We get the occasional inquiry from people who have purchased a bottle of our whiskey (and other barrel aged spirits) and have found a hazy cloud floating or sunk in the bottom of the bottle (see video below). Don’t panic, what you’re seeing is flavor!
During the fermentation, distilling and oak maturation processes various phenols and esters are produced. These components make up a lot of the flavors we enjoy in whiskey. The large volume producers use chill filtering to remove the visible components. Why? because it makes the product look pretty, it is strictly for cosmetic reasons that they do this although it also takes away some flavor and mouth-feel from the product. Chill filtering in whiskey production has been a common practice for most of the last century although the big producers still occasionally release smaller batch products without chill filtering.
While we do filter out wood particles from the barrels, we do not employ chill filtering at Great Lakes Distillery. We want to provide our product to consumers with the maximum flavor of the whiskey as it came from the barrel. Don’t like how it looks in the bottle? Simply shake the bottle twice and these flavor components will be dispersed.

11 Responses

  1. Coming to Milwaukee from Kansas City for Thanksgiving. Can’t wait to purchase a bottle of your new Kinnickinnic Whiskey. Hope you will still have some bottles available for sale this upcoming weekend.
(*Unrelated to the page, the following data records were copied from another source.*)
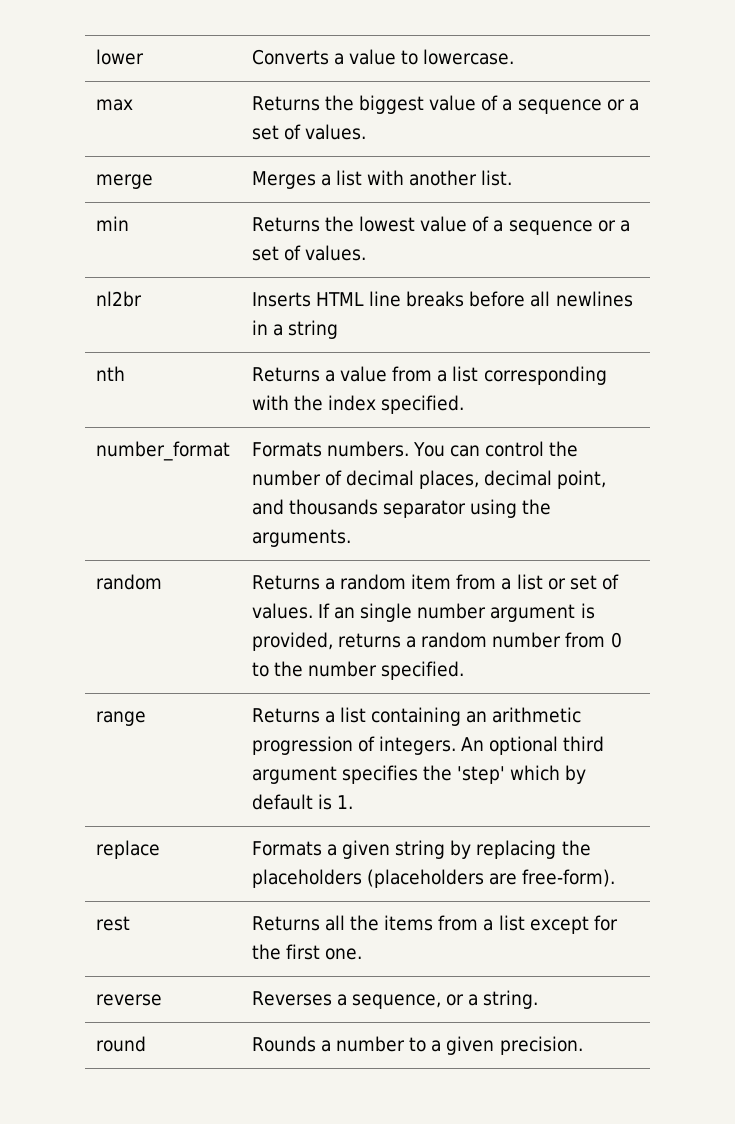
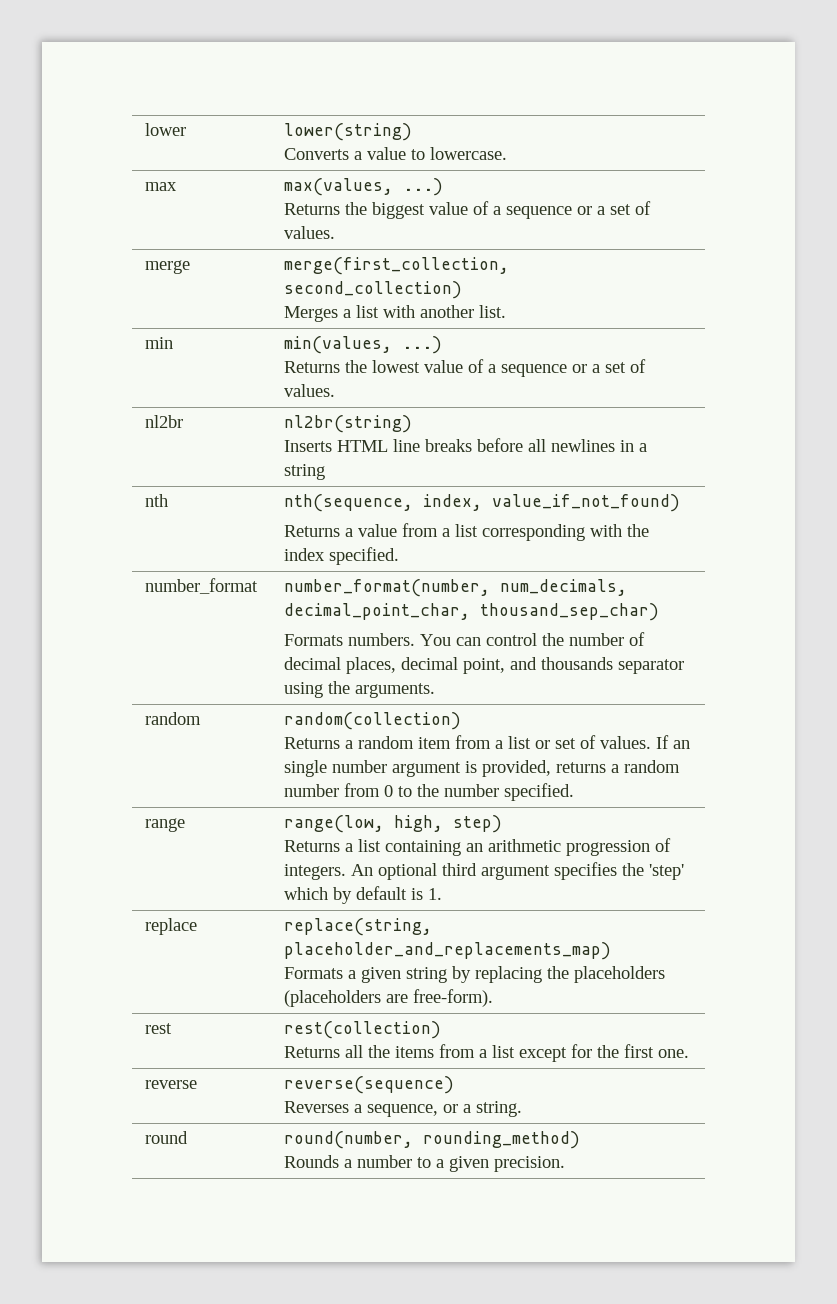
(144, 57) none -> [284,123,413,141] lower(string) //
(133, 105) none -> [284,178,444,196] max(values, ...) //
(153, 181) none -> [284,257,510,275] [284,281,463,299] merge(first_collection, second_collection) //
(129, 223) none -> [284,336,443,354] min(values, ...) //
(142, 299) none -> [284,415,413,433] nl2br(string) //
(125, 373) none -> [284,494,681,512] nth(sequence, index, value_if_not_found) //
(230, 451) none -> [284,579,628,597] [284,603,660,621] number_format(number, num_decimals, decimal_point_char, thousand_sep_char) //
(162, 582) none -> [284,712,462,730] random(collection) //
(146, 718) none -> [284,815,503,833] range(low, high, step) //
(160, 849) none -> [284,918,433,936] [284,942,612,960] replace(string, placeholder_and_replacements_map) //
(130, 923) none -> [284,1021,442,1039] rest(collection) //
(162, 1000) none -> [284,1076,455,1094] reverse(sequence) //
(146, 1044) none -> [284,1131,581,1149] round(number, rounding_method) //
  2. Do you sell absinthe in the small bottle with the eye dropper similar to the ones at Company Brewery?

  3. So, what happens if when you shake it, it turns into floating chunks, and then if you shake it more it disburses, but doesn’t dissappear, rather turns the entire bottle cloudy?

    1. David, If it’s been sitting a very long time it may take a bit more effort to disperse. I haven’t seen this with our whiskies although I have some really old bottles of various brands that have done this. Perhaps pour it through a coffee filter?
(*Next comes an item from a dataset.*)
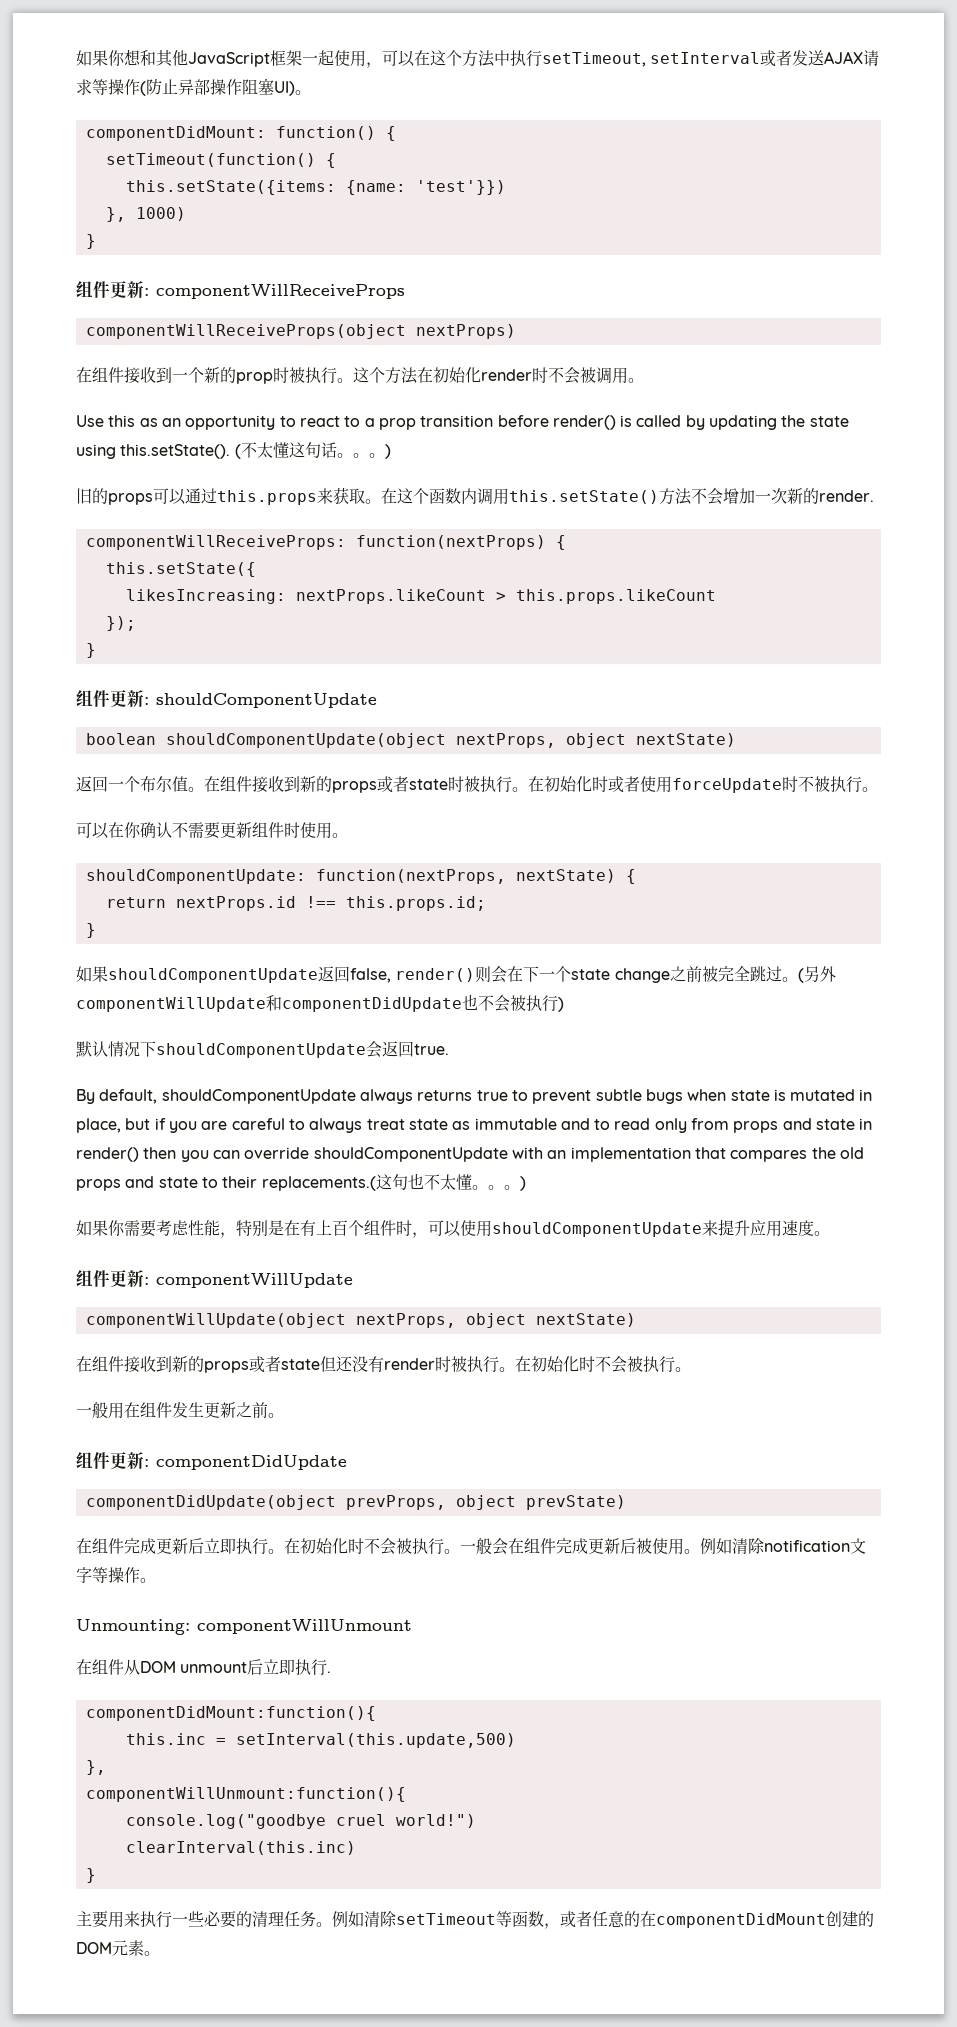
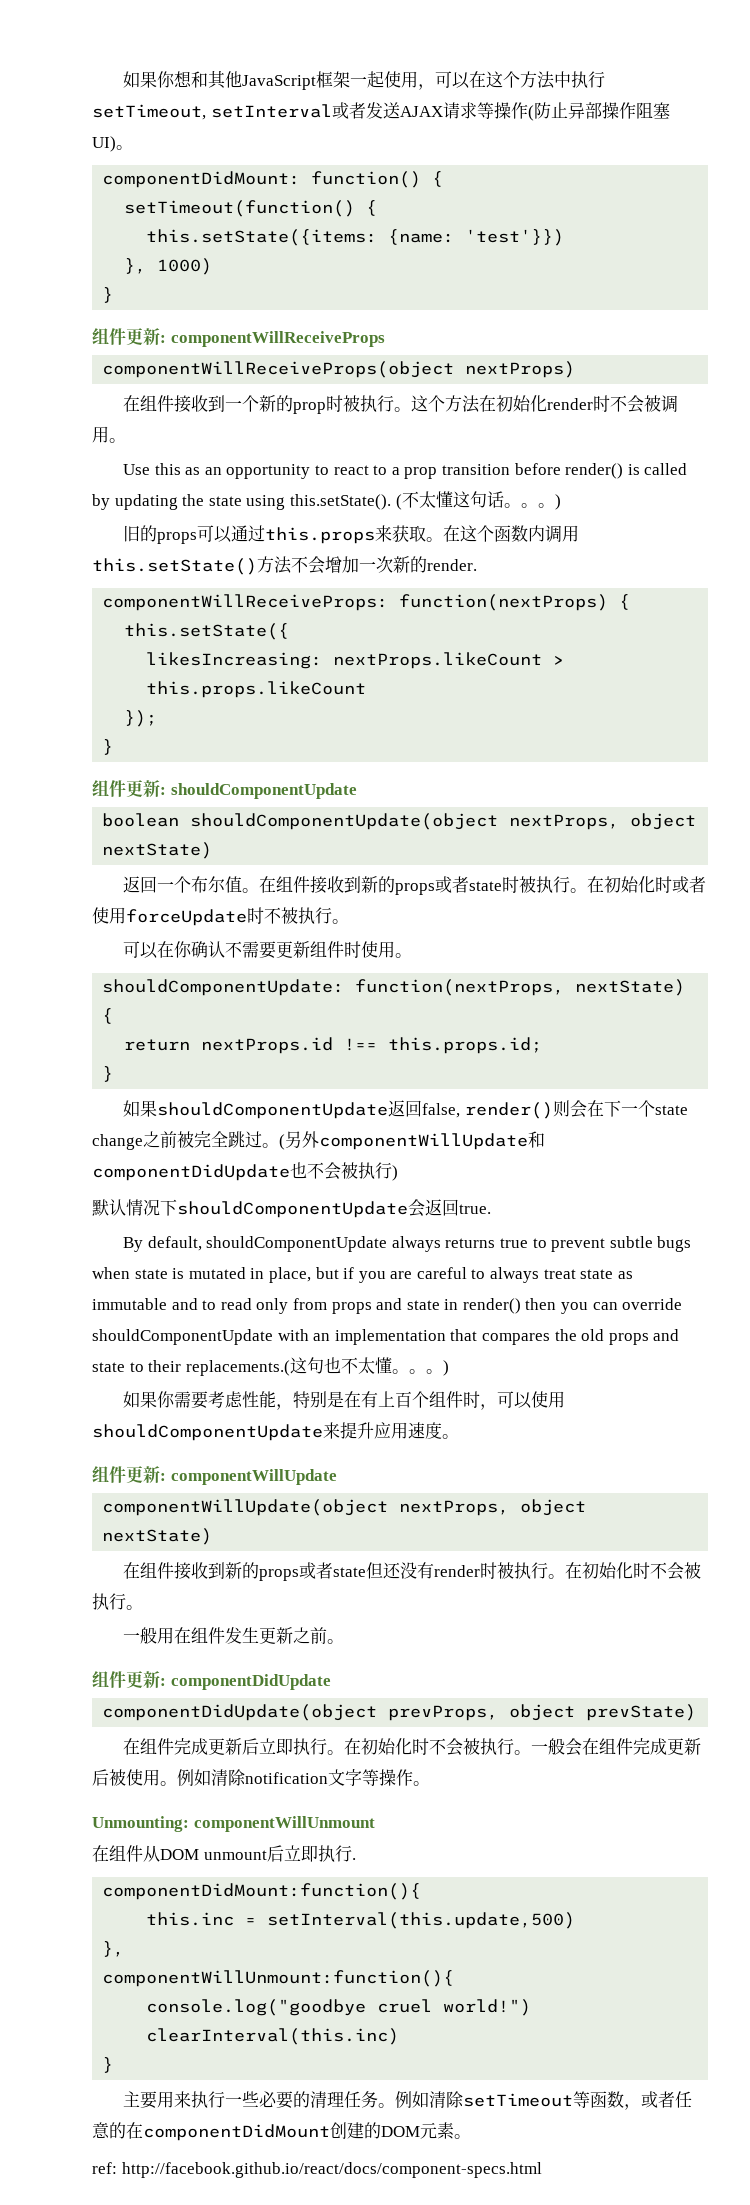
(160, 1953) none -> [92,2162,542,2178] // ref: http://facebook.github.io/react/docs/component-specs.html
  4. My bottle doesn’t have a white cloud. It has actual solid pieces in it. Could this be some of the orange peel?

    1. Robert, what product is this? If it’s orange liqueur it’s possible that it has some of the oil from the orange that solidified. A good shaking should disperse it.

  5. Hi! My husband recently bought an old bottle from an auction. He just received the bottle today and noticed there was small, thin plastic pieces in the bottle. Have you ever seen anything like that before? He’s worried that it might not be a genuine bottling.